◆ **Records supplied**:

• • •

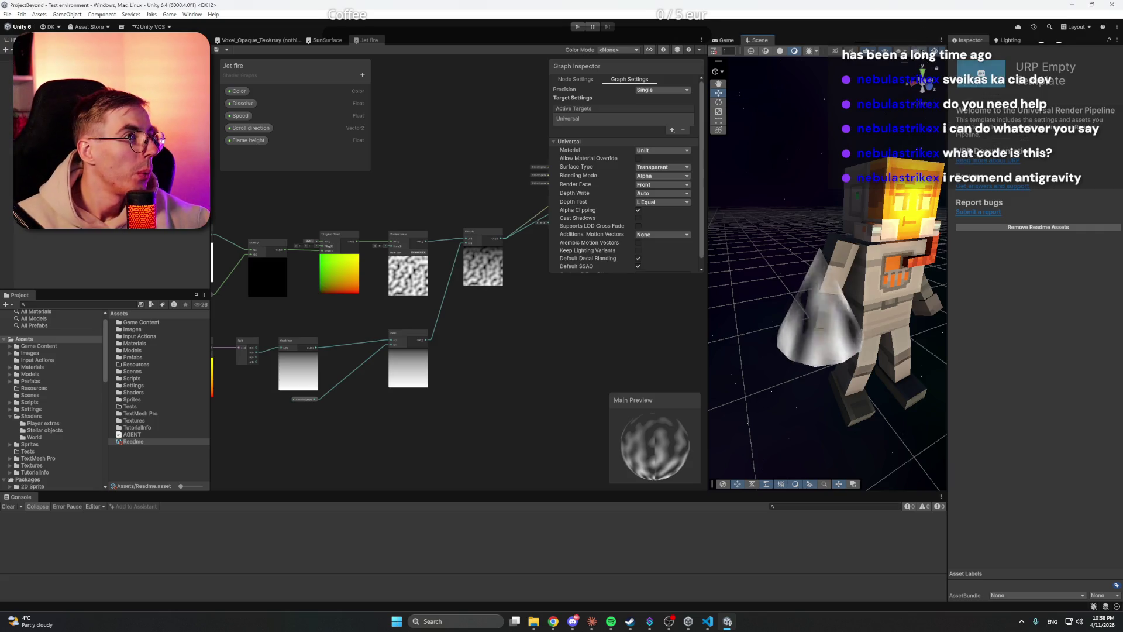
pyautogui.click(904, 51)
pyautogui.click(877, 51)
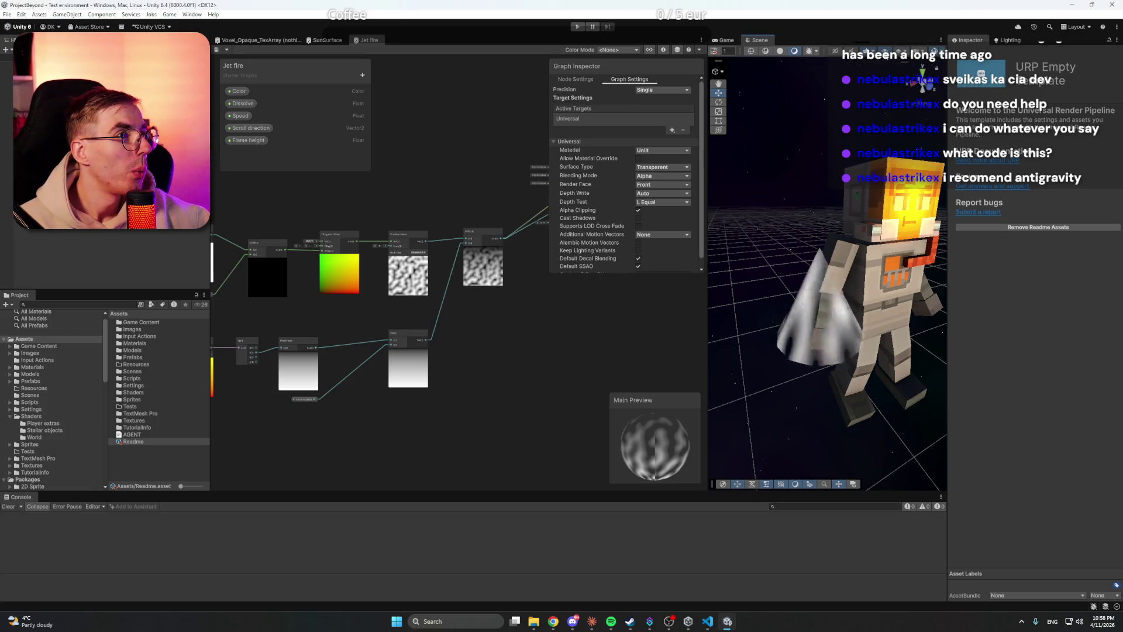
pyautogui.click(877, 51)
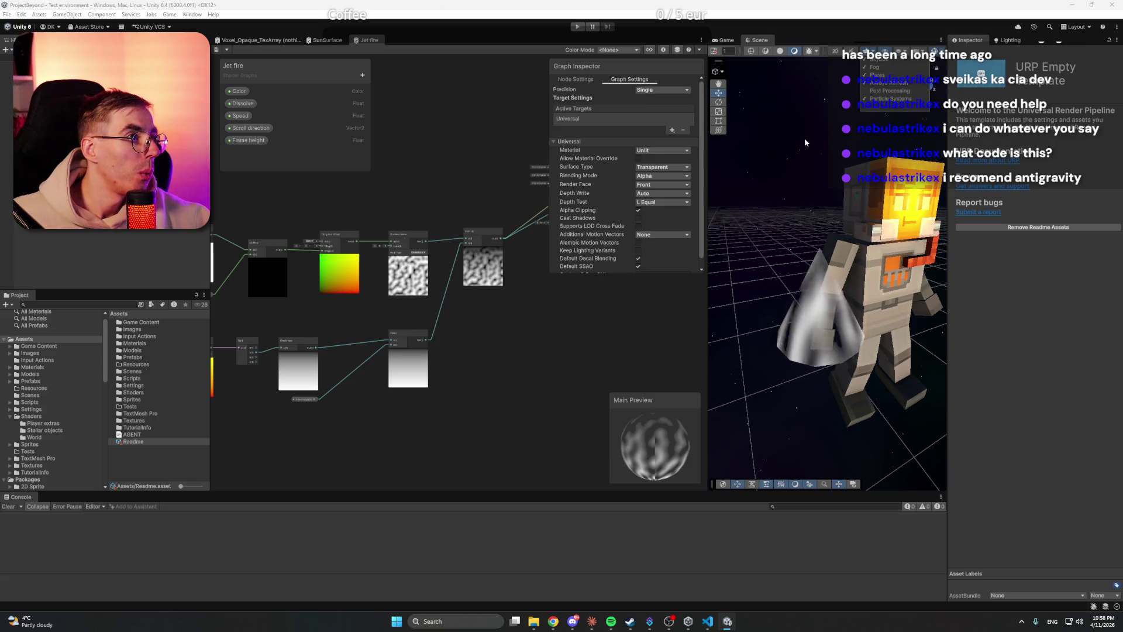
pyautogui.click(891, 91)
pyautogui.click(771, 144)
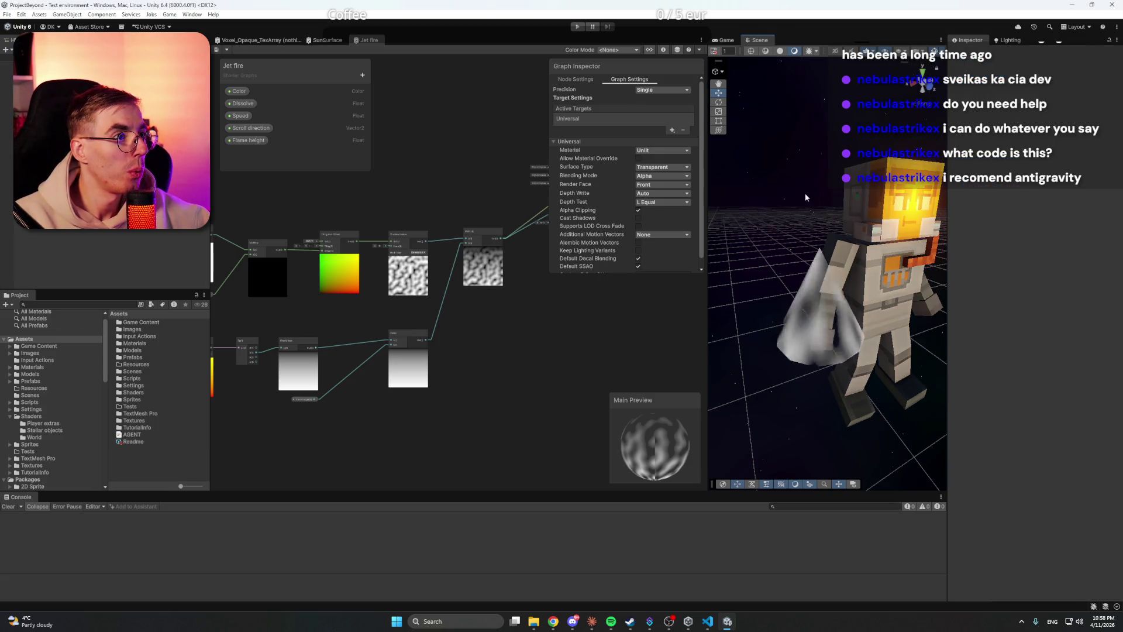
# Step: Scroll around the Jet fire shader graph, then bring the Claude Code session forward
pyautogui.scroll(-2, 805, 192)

• • •

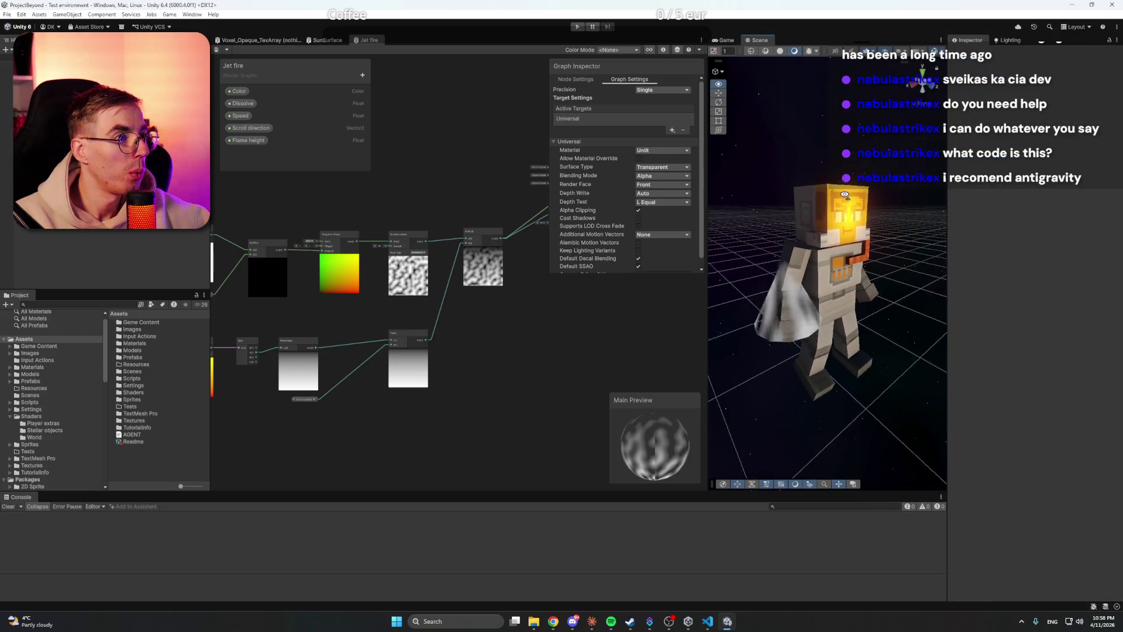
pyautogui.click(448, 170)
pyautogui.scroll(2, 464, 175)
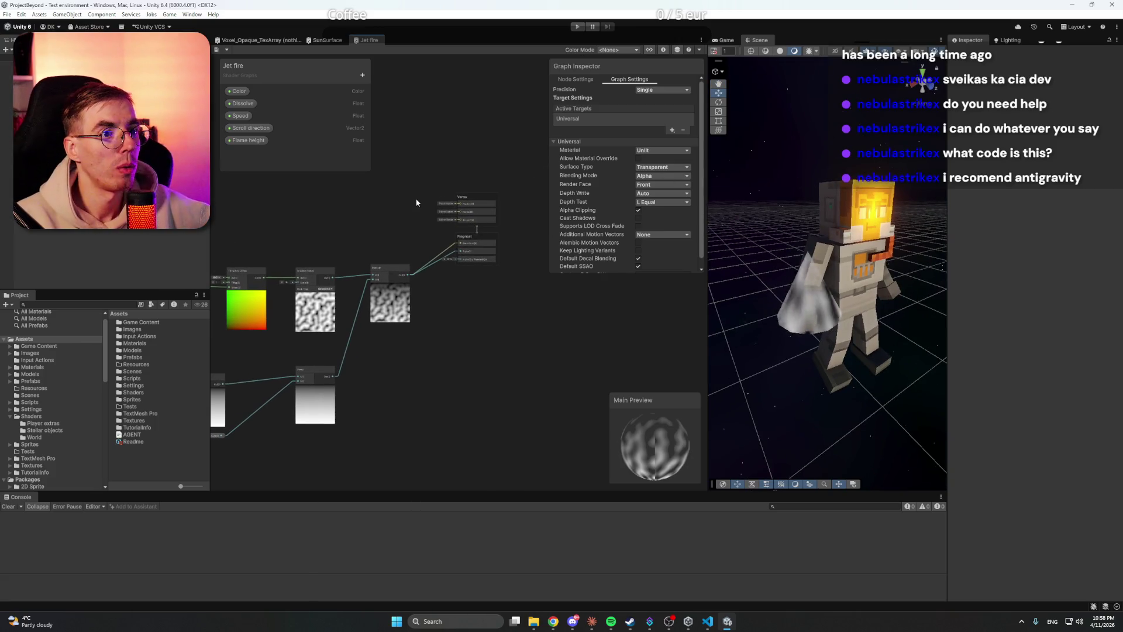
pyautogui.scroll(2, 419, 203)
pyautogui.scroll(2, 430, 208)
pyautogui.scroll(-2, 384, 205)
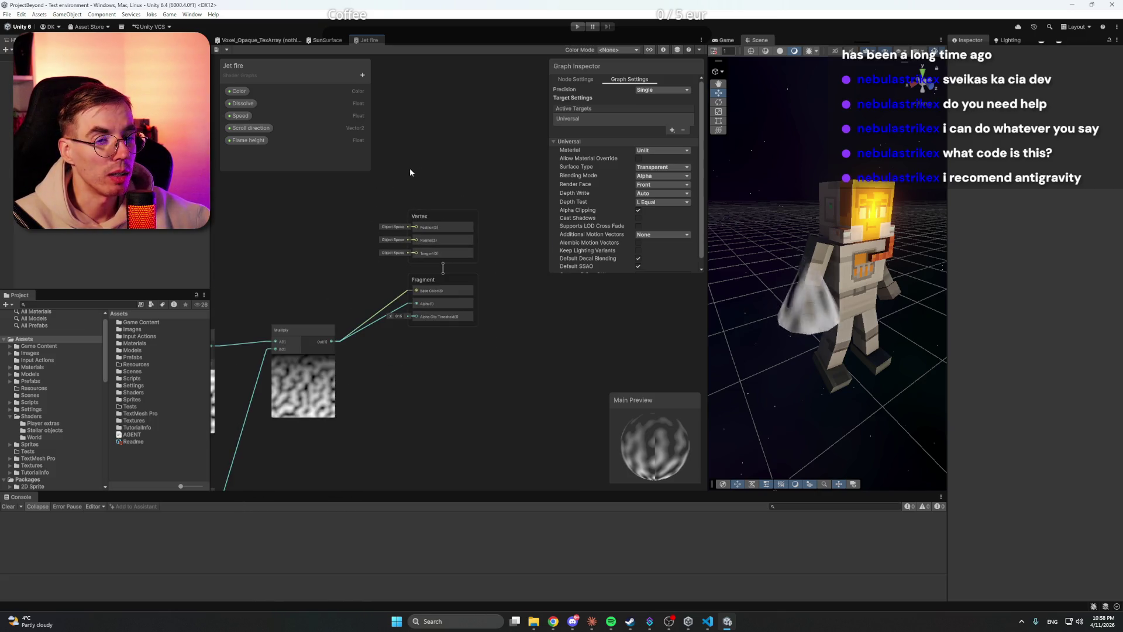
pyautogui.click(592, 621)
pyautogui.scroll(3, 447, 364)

• • •

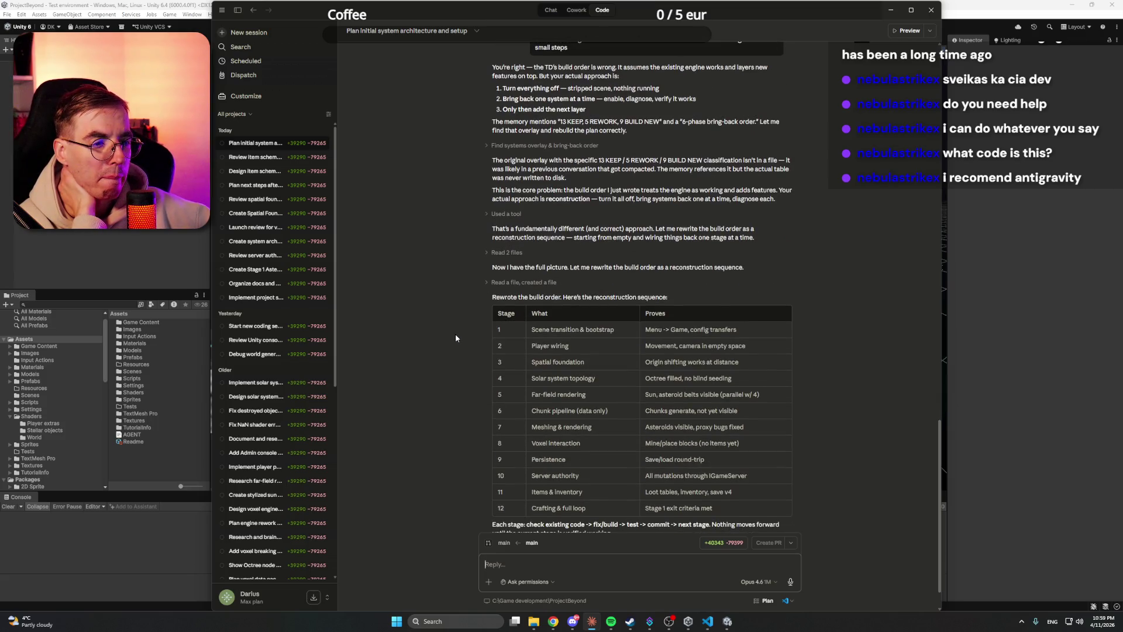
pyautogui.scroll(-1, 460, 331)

• • •

◆ **What you will do**: Set the pictures aside and transcribe exactly the stretch of lines above, beginning with the one holding "pyautogui.scroll(2, 464, 175)" and ending with the one holding "pyautogui.scroll(3, 447, 364)".

◆ **Answer box**:
pyautogui.scroll(2, 464, 175)
pyautogui.scroll(2, 419, 203)
pyautogui.scroll(2, 430, 208)
pyautogui.scroll(-2, 384, 205)
pyautogui.click(592, 621)
pyautogui.scroll(3, 447, 364)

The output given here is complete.